Question

# Prove that $1.2 + 2.3 + .......n(n + 1) = \dfrac{{n(n + 1)(n + 2)}}{3}$​ in mathematical induction.

Hint: Here we are given a typical mathematical induction problem to deal with. First we need to check if the expression is true for $n = 1$, then we need to consider that it is true for $n = k\;$and then need to check if it’s true for $n = k + 1$, if true for $n = k + 1$ we can say that the equations holds true.

We shall prove the result by principle of mathematical induction.
$p(n) = 1.2 + 2.3 + .......n(n + 1) = \dfrac{{n(n + 1)(n + 2)}}{3}$
First on checking for $n = 1$,
We have,
LHS: $1.2 = 2$
RHS: $\dfrac{{n(n + 1)(n + 2)}}{3}$
On substituting the value of n we get,
$= \dfrac{{1(1 + 1)(1 + 2)}}{3} \\ = \dfrac{{1.2.3}}{3} \\ = 2. \\$
As ${\text{LHS = RHS}}$
Hence p(n) is true for n=1.
Now,
Let us assume the result is true for $n = k\;$ i.e.,
$p(k) = 1.2 + 2.3 + .....k\left( {k + 1} \right) = \dfrac{{k \times \left( {k + 1} \right) \times \left( {k + 2} \right)}}{3}\;$
We shall prove that p(n) is true for $n = k + 1$.
that is, to prove $p(k + 1) = 1.2 + 2.3..... + k\left( {k + 1} \right) + \left( {k + 1} \right)\left( {k + 2} \right) = \dfrac{{\left( {k + 1} \right)\left( {k + 2} \right)\left( {k + 3} \right)}}{3}$
Consider LHS: $1.2 + 2.3..... + k\left( {k + 1} \right) + \left( {k + 1} \right)\left( {k + 2} \right)$
As, p(k) is true we have $p(k) = 1.2 + 2.3 + .....k\left( {k + 1} \right) = \dfrac{{k \times \left( {k + 1} \right) \times \left( {k + 2} \right)}}{3}\;$,
Hence on substituting the above value we get,
$= \dfrac{{k \times \left( {k + 1} \right) \times \left( {k + 2} \right)}}{3} + \left( {k + 1} \right)\left( {k + 2} \right)$
Taking common, $\left( {k + 1} \right)\left( {k + 2} \right)$, we get,
$= \left( {k + 1} \right)\left( {k + 2} \right)[\dfrac{k}{3} + 1]$
On simplifying we get,
$= \left( {k + 1} \right)\left( {k + 2} \right)[\dfrac{{k + 3}}{3}]$
$= [\dfrac{{\left( {k + 1} \right)\left( {k + 2} \right)(k + 3)}}{3}]$​
=RHS.
Hence the p(n) holds for $n = k + 1$.
As, p(n) is true for $n = 1$, $n = k\;$and $n = k + 1$, hence we can say that ${\text{p(n)}}$ is true$\forall n \in N$.
Hence, proved.

Note: Mathematical induction is a mathematical proof technique.
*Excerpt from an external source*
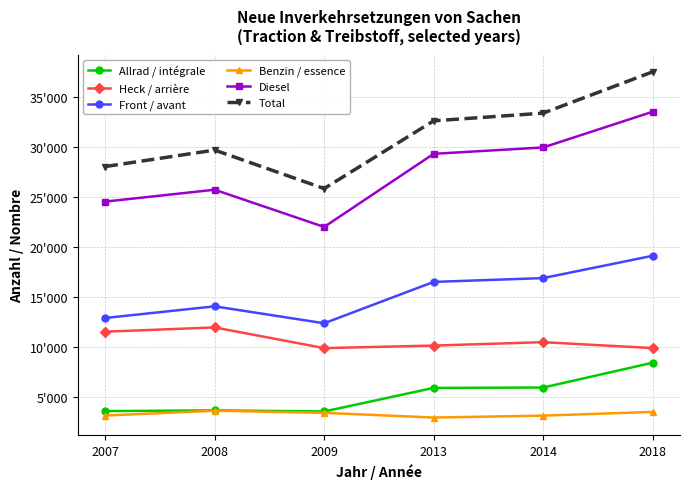

What is the sum of all Allrad / intégrale values?

30993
It is essentially used to prove that a statement $P\left( n \right)$holds for every natural number $n\; = \;0,\;1,\;2,\;3,\;$. . . ; that is, the overall statement is a sequence of infinitely many cases $P\left( 0 \right),\;P\left( 1 \right),\;P\left( 2 \right),\;P\left( 3 \right),$. . . . . We generally assume that $P\left( n \right)$is true for $n = k\;$and using this we prove that $P\left( n \right)$ is true for $n = k + 1$.